===== Extract provided

Wednesday, April 20, 2011

Queensryche - American Soldier

I'm not a Queensryche hater, not by a country mile, but it's somewhat difficult to articulate why I'm so displeased with this record.

No, displeased is the wrong word; indifferent, moreover. This is a record which forces your indifference. It's not good, it's not bad, it just -exists-, in the same way that sugarless cake feels like a great wad of nothing in your mouth.

Right up front, I'll give the band credit in that the album is centered around a novel concept, and nothing feels out of place with the instrumentation, with a tight performance all around. But how could anything feel out of place, with compositions so bland and seemingly apathetic to their own existence?

Many people hated Operation: Mindcrime II, but dammit, that album took a musical stand, as all good records do; it stood for a gritty, treacherous urban landscape in which the story took place. It may not have been what a lot of people wanted as a sequel to the bombastathon that was the original Mindcrime, but it went in a direction and it stood by it. And it was followed by the theatrical, dramatic Mindcrime At The Moore, which held fast to the musical vision of both records and gave us a DVD/CD that, I think, both fulfilled and closed the Mindcrime saga.

Unlike this. This is mush; these meandering, lightweight compositions just kind of float along, but it's not a Pink Floydian or Katatonian kind of transcendence they evoke, only the occasional checking of the clock.

==========

• Set task 1: Lay out the rows from the start through the line with "color balance rgb: perceptual" as a two-column CSV headed request and settings. Give one CSV line per row, with the row's text and its answer each in a single quoted field and line breaks turned into spaces.
The review and the rows have no connection to each other.

===== Dataset

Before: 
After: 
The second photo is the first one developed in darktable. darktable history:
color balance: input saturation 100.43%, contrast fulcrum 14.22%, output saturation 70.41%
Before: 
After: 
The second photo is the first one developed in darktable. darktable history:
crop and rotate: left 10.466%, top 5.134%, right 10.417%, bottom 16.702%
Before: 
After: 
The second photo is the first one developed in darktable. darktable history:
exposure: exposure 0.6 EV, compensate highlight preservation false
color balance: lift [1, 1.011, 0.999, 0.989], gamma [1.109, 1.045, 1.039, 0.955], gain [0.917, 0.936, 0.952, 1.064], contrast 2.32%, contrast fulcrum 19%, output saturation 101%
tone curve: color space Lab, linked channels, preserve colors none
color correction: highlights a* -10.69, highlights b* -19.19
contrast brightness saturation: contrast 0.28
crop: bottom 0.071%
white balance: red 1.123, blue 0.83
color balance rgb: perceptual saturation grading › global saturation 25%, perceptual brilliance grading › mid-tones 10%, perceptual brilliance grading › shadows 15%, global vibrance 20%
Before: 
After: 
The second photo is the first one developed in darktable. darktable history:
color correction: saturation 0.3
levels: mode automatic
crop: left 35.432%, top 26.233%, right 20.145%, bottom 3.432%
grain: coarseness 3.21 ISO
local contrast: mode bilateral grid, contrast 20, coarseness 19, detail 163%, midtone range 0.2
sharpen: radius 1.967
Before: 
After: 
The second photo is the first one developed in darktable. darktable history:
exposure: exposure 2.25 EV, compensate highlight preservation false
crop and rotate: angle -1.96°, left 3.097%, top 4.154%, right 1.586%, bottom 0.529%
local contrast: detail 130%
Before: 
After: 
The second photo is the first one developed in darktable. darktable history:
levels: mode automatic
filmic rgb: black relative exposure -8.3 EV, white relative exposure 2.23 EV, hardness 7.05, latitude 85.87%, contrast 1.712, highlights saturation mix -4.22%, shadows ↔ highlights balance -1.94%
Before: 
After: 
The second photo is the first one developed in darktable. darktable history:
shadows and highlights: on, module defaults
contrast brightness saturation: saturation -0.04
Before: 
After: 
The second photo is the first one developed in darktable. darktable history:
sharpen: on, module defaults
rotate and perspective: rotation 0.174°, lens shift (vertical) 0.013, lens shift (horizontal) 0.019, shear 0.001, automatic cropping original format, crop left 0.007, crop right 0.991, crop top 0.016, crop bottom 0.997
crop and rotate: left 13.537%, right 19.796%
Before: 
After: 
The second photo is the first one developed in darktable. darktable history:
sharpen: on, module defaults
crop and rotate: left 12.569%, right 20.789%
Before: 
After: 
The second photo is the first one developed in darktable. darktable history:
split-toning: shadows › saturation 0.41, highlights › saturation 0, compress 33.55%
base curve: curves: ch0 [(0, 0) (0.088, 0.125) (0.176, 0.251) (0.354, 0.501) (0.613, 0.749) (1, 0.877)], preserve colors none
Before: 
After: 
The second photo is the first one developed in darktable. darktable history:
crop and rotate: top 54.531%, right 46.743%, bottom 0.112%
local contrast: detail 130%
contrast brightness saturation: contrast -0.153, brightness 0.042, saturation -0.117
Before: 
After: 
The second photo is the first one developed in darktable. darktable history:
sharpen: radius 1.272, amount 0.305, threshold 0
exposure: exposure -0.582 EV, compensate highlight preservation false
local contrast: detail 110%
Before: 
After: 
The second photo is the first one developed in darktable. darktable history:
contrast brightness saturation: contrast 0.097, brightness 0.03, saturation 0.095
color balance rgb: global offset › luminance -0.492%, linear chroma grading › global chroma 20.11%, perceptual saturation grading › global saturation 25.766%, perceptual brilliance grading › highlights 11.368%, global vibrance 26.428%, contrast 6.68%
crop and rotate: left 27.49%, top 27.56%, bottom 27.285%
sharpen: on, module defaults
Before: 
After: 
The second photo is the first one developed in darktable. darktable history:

==========

• Set task 2: Reproduce the review from "Wednesday, April 20, 2011" to "in your mouth.", swapping "sugarless" for "unsweetened".

• Full output 1:
request,settings
"Before: After: The second photo is the first one developed in darktable. darktable history:","color balance: input saturation 100.43%, contrast fulcrum 14.22%, output saturation 70.41%"
"Before: After: The second photo is the first one developed in darktable. darktable history:","crop and rotate: left 10.466%, top 5.134%, right 10.417%, bottom 16.702%"
"Before: After: The second photo is the first one developed in darktable. darktable history:","exposure: exposure 0.6 EV, compensate highlight preservation false color balance: lift [1, 1.011, 0.999, 0.989], gamma [1.109, 1.045, 1.039, 0.955], gain [0.917, 0.936, 0.952, 1.064], contrast 2.32%, contrast fulcrum 19%, output saturation 101% tone curve: color space Lab, linked channels, preserve colors none color correction: highlights a* -10.69, highlights b* -19.19 contrast brightness saturation: contrast 0.28 crop: bottom 0.071% white balance: red 1.123, blue 0.83 color balance rgb: perceptual saturation grading › global saturation 25%, perceptual brilliance grading › mid-tones 10%, perceptual brilliance grading › shadows 15%, global vibrance 20%"

• Full output 2:
Wednesday, April 20, 2011

Queensryche - American Soldier

I'm not a Queensryche hater, not by a country mile, but it's somewhat difficult to articulate why I'm so displeased with this record.

No, displeased is the wrong word; indifferent, moreover. This is a record which forces your indifference. It's not good, it's not bad, it just -exists-, in the same way that unsweetened cake feels like a great wad of nothing in your mouth.